> DATOS PROPORCIONADOS:
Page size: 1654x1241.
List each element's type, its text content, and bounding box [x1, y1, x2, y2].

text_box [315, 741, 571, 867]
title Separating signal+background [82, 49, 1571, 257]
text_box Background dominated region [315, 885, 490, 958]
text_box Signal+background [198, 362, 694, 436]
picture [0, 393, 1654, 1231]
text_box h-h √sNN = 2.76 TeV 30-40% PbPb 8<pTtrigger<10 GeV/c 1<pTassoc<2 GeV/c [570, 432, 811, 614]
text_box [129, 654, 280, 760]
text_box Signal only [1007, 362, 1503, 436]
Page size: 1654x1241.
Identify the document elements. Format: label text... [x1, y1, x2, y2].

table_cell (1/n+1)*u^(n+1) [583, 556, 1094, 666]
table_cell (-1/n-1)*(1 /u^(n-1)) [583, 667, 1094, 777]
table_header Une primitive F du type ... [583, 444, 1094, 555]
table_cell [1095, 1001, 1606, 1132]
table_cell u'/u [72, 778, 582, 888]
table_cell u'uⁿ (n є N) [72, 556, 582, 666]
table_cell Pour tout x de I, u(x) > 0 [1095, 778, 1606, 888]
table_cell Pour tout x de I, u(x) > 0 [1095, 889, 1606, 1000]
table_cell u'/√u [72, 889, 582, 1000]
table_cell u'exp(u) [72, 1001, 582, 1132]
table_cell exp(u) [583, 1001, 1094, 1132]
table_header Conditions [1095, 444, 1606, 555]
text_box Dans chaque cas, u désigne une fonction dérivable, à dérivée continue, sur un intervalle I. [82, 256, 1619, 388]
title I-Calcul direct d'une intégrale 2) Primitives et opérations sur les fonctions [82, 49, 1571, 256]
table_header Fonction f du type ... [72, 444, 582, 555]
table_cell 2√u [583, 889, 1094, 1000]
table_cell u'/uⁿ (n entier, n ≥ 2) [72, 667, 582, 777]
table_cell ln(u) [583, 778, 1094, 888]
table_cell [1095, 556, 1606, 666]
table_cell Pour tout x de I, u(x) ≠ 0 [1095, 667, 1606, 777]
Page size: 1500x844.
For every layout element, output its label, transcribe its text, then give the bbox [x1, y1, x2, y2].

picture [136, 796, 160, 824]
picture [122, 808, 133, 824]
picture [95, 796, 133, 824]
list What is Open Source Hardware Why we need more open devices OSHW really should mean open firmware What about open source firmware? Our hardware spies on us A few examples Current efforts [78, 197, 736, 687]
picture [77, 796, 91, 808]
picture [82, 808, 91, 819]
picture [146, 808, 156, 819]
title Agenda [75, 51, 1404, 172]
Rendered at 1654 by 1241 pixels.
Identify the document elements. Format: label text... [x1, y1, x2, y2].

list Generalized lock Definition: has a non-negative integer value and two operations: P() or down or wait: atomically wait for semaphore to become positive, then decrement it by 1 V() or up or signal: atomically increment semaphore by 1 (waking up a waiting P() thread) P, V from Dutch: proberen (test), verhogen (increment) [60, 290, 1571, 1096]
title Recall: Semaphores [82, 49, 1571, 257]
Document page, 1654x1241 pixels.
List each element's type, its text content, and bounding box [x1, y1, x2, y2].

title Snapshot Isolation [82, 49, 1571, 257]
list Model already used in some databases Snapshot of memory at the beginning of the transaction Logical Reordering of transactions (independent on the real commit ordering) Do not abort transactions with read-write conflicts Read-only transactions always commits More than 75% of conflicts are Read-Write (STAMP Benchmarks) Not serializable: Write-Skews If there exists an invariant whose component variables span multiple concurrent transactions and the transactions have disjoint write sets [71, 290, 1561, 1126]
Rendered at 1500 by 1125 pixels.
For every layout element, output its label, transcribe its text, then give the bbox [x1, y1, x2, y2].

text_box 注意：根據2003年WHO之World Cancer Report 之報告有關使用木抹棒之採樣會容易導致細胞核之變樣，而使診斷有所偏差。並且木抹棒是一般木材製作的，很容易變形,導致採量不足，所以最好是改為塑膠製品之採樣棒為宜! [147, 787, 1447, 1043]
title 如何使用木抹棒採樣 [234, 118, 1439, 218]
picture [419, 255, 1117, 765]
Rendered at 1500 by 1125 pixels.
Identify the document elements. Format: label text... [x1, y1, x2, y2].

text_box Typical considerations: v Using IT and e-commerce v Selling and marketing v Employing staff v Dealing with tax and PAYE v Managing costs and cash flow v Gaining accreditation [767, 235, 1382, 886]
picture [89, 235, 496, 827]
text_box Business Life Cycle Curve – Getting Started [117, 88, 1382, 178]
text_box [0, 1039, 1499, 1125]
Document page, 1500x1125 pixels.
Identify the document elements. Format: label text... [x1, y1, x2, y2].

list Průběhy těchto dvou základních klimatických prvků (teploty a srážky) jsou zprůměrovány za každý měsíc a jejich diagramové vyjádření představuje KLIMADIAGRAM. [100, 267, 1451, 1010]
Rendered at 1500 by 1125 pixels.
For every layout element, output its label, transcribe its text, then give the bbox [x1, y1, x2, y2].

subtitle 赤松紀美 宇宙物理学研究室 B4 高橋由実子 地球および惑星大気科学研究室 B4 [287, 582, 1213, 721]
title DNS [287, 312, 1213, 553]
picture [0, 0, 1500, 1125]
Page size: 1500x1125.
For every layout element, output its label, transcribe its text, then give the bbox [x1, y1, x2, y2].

> LO QUE SE PIDE:
Localiza en los datos anteriores todas las líneas que contienen la palabra "type" y cópialas, por favor.

> RESPUESTA:
List each element's type, its text content, and bounding box [x1, y1, x2, y2].
table_header Une primitive F du type ... [583, 444, 1094, 555]
table_header Fonction f du type ... [72, 444, 582, 555]
List each element's type, its text content, and bounding box [x1, y1, x2, y2].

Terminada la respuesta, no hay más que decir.